Thursday’s hearing was for Guled Omar, 20; Adnan Abdihamid Farah, 19; Zacharia Yusuf Abdurahman, 19; and Hanad Mustafe Musse, 19. Two other men, Mohamed Abdihamid Farah, 21, and Abdurahman Daud, 21, faced hearings in San Diego, where they were arrested.

In ordering the four men detained, Thorson said she was looking at the weight of the evidence and other factors. Her ruling prompted one community member in the courtroom to shout: “You cannot weight anything but evidence, ma’am. We are the community! You should ask us!” He was led from the courtroom.

The hearing was tense for Somali community members. Afterward, Imam Hassan Mohamud said the community is angry, and some blame the informant. He criticized a Department of Justice pilot program designed to stop recruiting for terror groups before it starts, saying it will cause division.

“Some members of the community are looking @ other members of the community (as) spying to each other and sending them, their kids, to jail,” Mohamud said. “That’s why they are all angry. These four, all of them, are innocent until proven guilty.”

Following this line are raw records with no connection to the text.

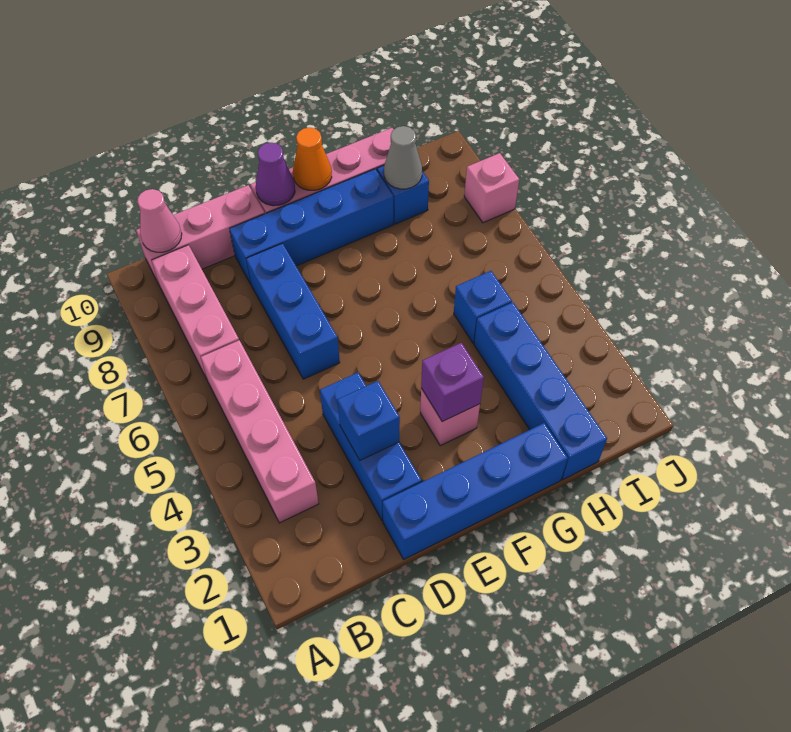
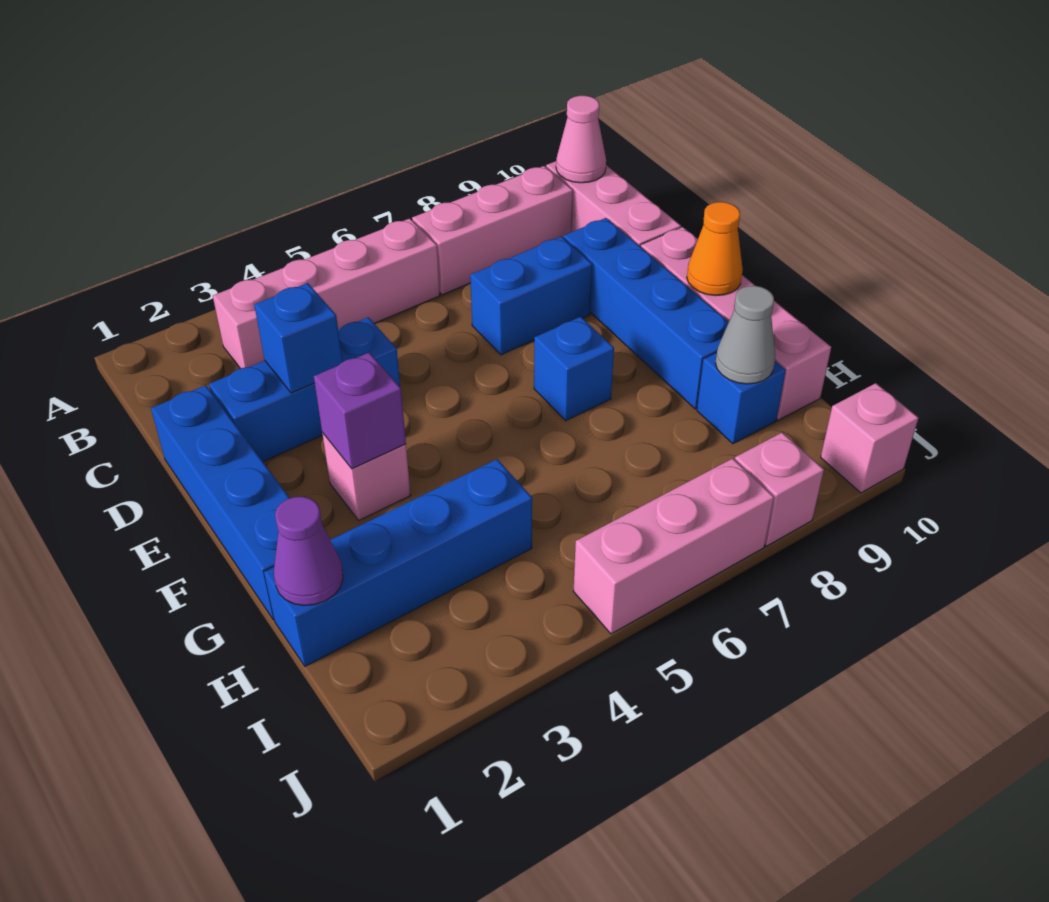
blue brick D6:D8 level 1 -> blue brick D7:D8 level 1
purple cone E10 level 2 -> purple cone H1 level 2
blue brick H5 level 1 -> blue brick F7 level 1
none -> pink brick J5:J7 level 1
none -> pink brick J10 level 1

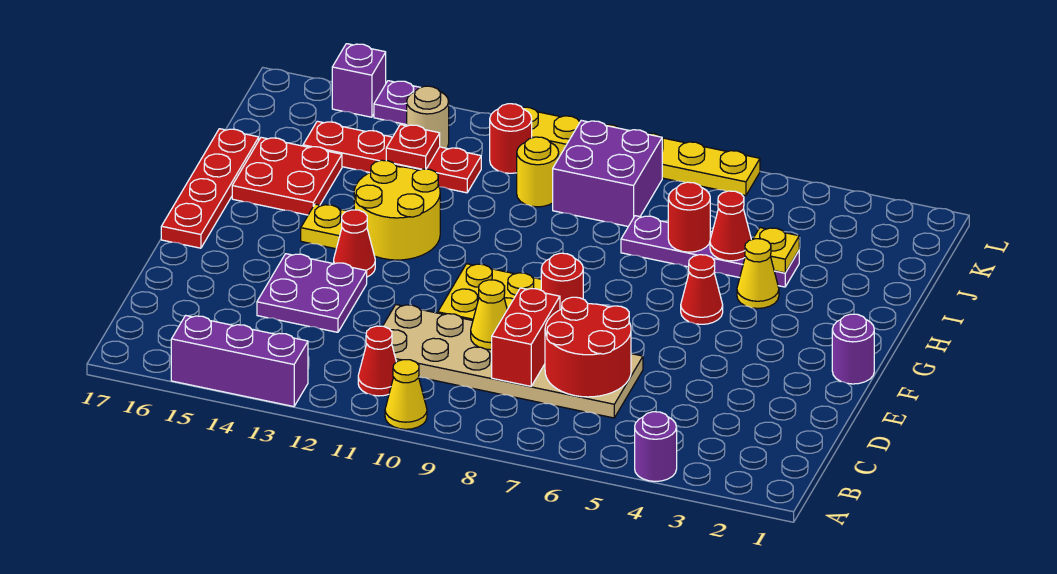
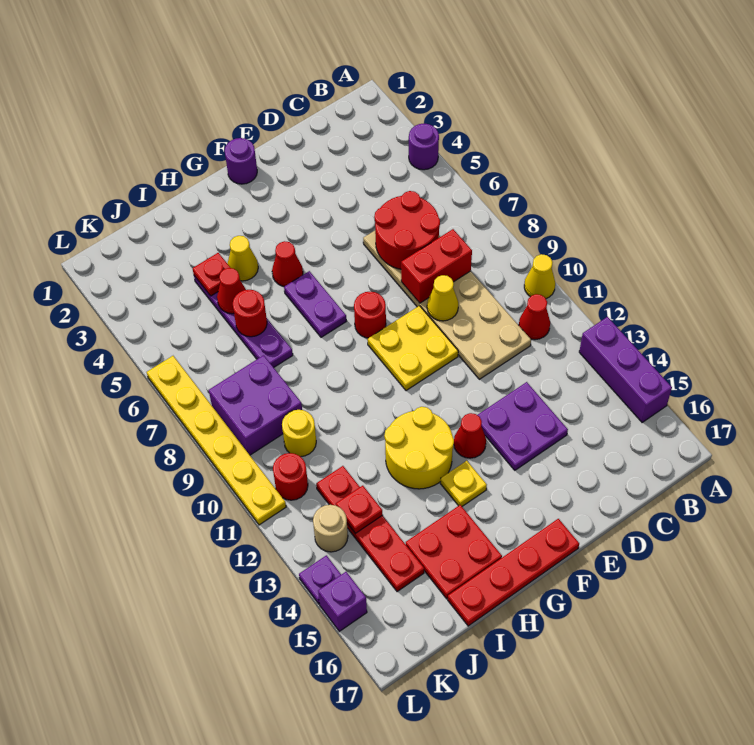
none -> purple plate G6:G7 level 1
yellow plate I4 level 2 -> red plate I4 level 2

The U.S. attorney’s office said the pilot program is an outreach effort that “is and always has been completely separate from the investigative and prosecutorial responsibilities of this office.”

In court, defense attorneys questioned FBI Special Agent Harry Samit about the government’s payments to the informant. Musse’s attorney, Andy Birrell, asked whether his compensation was related to the number of people charged.

Defense attorneys also questioned how the FBI could take the informant’s word when he previously lied about his own involvement. They also asked why only some of his conversations were recorded, and whether it was the informant’s idea to pursue fake passports to get to Syria.